* [Exercise details]
Please decide whether each statement below agrees with the serializer repository page. Answer yes or no and quote the page's words that settle it.
1. The author has tested the package with versions older than the listed requirements.
2. DataclassSerializer comes with default implementations of .create() and .update().
3. The package is released under the MIT license.

* [Text under study]

• Stars
    star
    425
  • Rank 102,094 (Top 3 %)
  • Language
    Python
  • License
    BSD 3-Clause "New...
  • Created about 5 years ago
  • Updated 11 months ago

Reviews

There are no reviews yet. Be the first to send feedback to the community and the maintainers!

Repository Details

Dataclasses serializer for Django REST framework

Dataclasses serializer

A dataclasses serializer for the Django REST Framework.

https://img.shields.io/static/v1?label=Sponsor&message=%E2%9D%A4&logo=GitHub&color=success

Requirements

  • Python (3.7+)
  • Django (2.2+)
  • Django REST Framework (3.9+)

These are the supported Python and package versions. Older versions will probably work as well, but haven't been tested by the author.

Installation

$ pip install djangorestframework-dataclasses

This package follows semantic versioning. See CHANGELOG for breaking changes and new features, and LICENSE for the complete license (BSD-3-clause).

Basic usage

The package provides the DataclassSerializer serializer, defined in the rest_framework_dataclasses.serializers namespace.

from rest_framework_dataclasses.serializers import DataclassSerializer

This serializer provides a shortcut that lets you automatically create a Serializer class with fields that correspond to the fields on a dataclass. In usage, the DataclassSerializer is the same as a regular Serializer class, except that:

  • It will automatically generate fields for you, based on the declaration in the dataclass.
  • To make this possible it requires that a dataclass property is specified in the Meta subclass, with as value a dataclass that has type annotations.
  • It includes default implementations of .create() and .update().

For example, define a dataclass as follows:

@dataclass
class Person:
    name: str
    email: str
    alive: bool
    gender: typing.Literal['male', 'female']
    birth_date: typing.Optional[datetime.date]
    phone: typing.List[str]
    movie_ratings: typing.Dict[str, int]

The serializer for this dataclass can now trivially be defined without having to duplicate all fields:

class PersonSerializer(DataclassSerializer):
    class Meta:
        dataclass = Person

# is equivalent to
class PersonSerializer(Serializer):
    name = fields.CharField()
    email = fields.CharField()
    alive = fields.BooleanField()
    gender = fields.ChoiceField(choices=['male', 'female'])
    birth_date = fields.DateField(allow_null=True)
    phone = fields.ListField(child=fields.CharField())
    movie_ratings = fields.DictField(child=fields.IntegerField())

You can add extra fields or override default fields by declaring them explicitly on the class, just as you would for a regular Serializer class. This allows to specify extra field options or change a field type.

class PersonSerializer(Serializer):
    email = fields.EmailField()

Data entries:
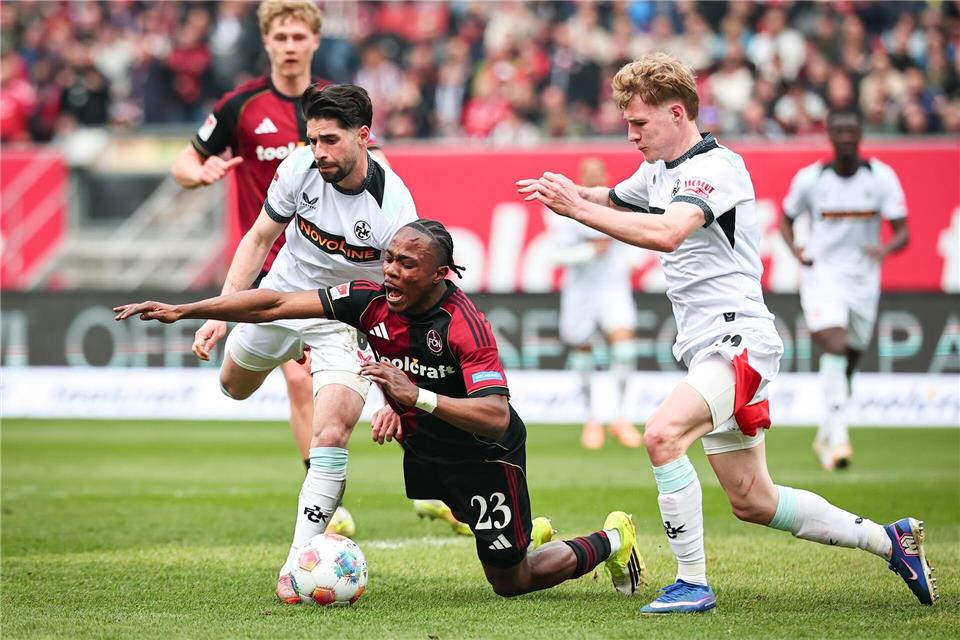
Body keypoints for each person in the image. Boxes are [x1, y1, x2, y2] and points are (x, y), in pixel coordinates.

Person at [517, 52, 936, 613]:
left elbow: (667, 233)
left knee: (662, 435)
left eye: (639, 122)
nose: (630, 133)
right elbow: (617, 198)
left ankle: (691, 583)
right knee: (753, 499)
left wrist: (574, 210)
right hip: (707, 346)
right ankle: (892, 540)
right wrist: (573, 192)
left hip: (737, 339)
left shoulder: (716, 167)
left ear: (676, 112)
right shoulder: (659, 168)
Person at [114, 220, 647, 600]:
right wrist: (187, 310)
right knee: (477, 524)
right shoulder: (366, 299)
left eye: (406, 264)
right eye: (389, 258)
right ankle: (520, 529)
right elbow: (274, 303)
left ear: (440, 274)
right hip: (424, 444)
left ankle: (612, 538)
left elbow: (497, 417)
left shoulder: (464, 326)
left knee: (510, 581)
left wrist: (414, 397)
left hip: (483, 453)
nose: (390, 272)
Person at [169, 0, 466, 540]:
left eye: (330, 140)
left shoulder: (395, 211)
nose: (319, 150)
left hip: (343, 314)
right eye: (314, 140)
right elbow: (258, 235)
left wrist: (395, 392)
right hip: (280, 289)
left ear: (363, 136)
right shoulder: (284, 150)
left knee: (330, 425)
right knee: (233, 385)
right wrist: (220, 310)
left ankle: (307, 549)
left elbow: (399, 302)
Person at [780, 110, 910, 471]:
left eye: (852, 129)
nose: (846, 136)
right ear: (830, 136)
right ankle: (839, 438)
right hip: (823, 275)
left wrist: (884, 249)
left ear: (860, 133)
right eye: (840, 130)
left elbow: (903, 230)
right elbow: (785, 220)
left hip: (864, 280)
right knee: (835, 345)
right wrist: (796, 251)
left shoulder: (881, 178)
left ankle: (826, 431)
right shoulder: (811, 179)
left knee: (848, 363)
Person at [548, 157, 643, 450]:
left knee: (625, 347)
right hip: (581, 293)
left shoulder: (618, 205)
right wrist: (591, 250)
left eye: (597, 173)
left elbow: (637, 244)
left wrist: (631, 260)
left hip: (613, 288)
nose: (592, 178)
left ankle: (621, 418)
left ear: (605, 176)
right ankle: (591, 420)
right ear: (580, 177)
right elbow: (558, 255)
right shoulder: (563, 212)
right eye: (587, 174)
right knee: (585, 353)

* [Written response]
1. No: "Older versions will probably work as well, but haven't been tested by the author."
2. Yes: "It includes default implementations of .create() and .update()."
3. No: "LICENSE for the complete license (BSD-3-clause)"